Holzs team has seen botnets that control between 10,000 and 25,000 compromised computers, and he says high-profile flaws in widely used applications are “quickly turned into exploits.”
“Its pretty standard to see about 7,000 infections per day whenever theres a new exploit. They [bot herders] keep the size of the botnets low on purpose to avoid too much noise,” he said.
“In this case with the DollarRevenue installations, the owner compromised about 33,000 machines in five days.
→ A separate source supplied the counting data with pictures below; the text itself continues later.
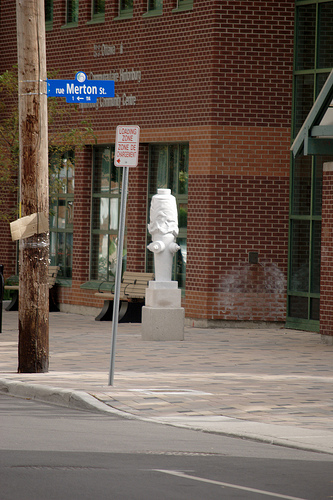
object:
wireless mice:
[94, 265, 163, 306]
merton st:
[66, 84, 107, 96]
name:
[54, 82, 106, 95]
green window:
[293, 3, 332, 71]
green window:
[291, 70, 331, 142]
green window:
[289, 138, 323, 218]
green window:
[287, 217, 323, 296]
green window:
[287, 291, 319, 328]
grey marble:
[142, 184, 185, 343]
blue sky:
[48, 70, 120, 109]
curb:
[1, 383, 108, 414]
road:
[0, 383, 332, 500]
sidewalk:
[1, 315, 331, 444]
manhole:
[140, 448, 225, 457]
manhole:
[8, 461, 110, 471]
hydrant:
[147, 186, 178, 286]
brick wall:
[0, 1, 288, 324]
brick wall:
[187, 175, 208, 325]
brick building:
[42, 6, 325, 332]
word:
[123, 92, 136, 106]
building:
[1, 1, 290, 321]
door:
[288, 149, 324, 327]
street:
[0, 395, 333, 500]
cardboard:
[9, 210, 48, 240]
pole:
[11, 3, 48, 376]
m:
[67, 83, 74, 94]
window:
[296, 4, 314, 71]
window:
[291, 74, 313, 137]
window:
[288, 141, 310, 216]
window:
[289, 215, 309, 294]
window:
[287, 293, 309, 320]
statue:
[138, 185, 186, 345]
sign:
[115, 125, 138, 170]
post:
[107, 164, 126, 387]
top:
[157, 187, 171, 194]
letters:
[66, 83, 99, 96]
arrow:
[77, 96, 84, 101]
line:
[148, 458, 308, 500]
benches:
[94, 268, 164, 326]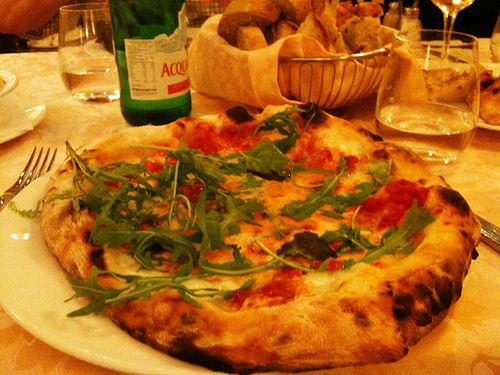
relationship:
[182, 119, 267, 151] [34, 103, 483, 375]
red sauce on food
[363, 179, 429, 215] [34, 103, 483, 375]
red sauce on food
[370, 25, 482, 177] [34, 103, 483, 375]
glass next to food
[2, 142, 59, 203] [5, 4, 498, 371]
fork on table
On the fifth day, he changed the command-and-control server and moved right along,” Holz said.
The command-and-control infrastructure is most often an IRC server installed illegally on a high-bandwidth educational or corporate network. A botnet (short for “robot network”) is a collection of broadband-enabled computers infected with worms and Trojans that leave back doors open for communication with the malicious attacker.
Michael Sutton, a security evangelist at Atlanta-based SPI Dynamics, said Holzs findings are an accurate reflection of the severity of the botnet problem. “These botnets give attackers tools to do a lot of different things. The goal is to control bandwidth and CPU cycles to make money,” Sutton said in an interview with eWEEK.
Sutton, a well-known security researcher who previously worked as director of Verisign-owned iDefense Labs, said botnet-related crime is a “billion-dollar business.”
“On one side, you have these big advertisers pumping money into the adware business,” he said. “On the other side, you have these shady companies with shady affiliate deals, cashing in. Ive seen reliable estimates that the business of serving ads via adware is worth $1.6 billion a year. Thats a phenomenal industry.”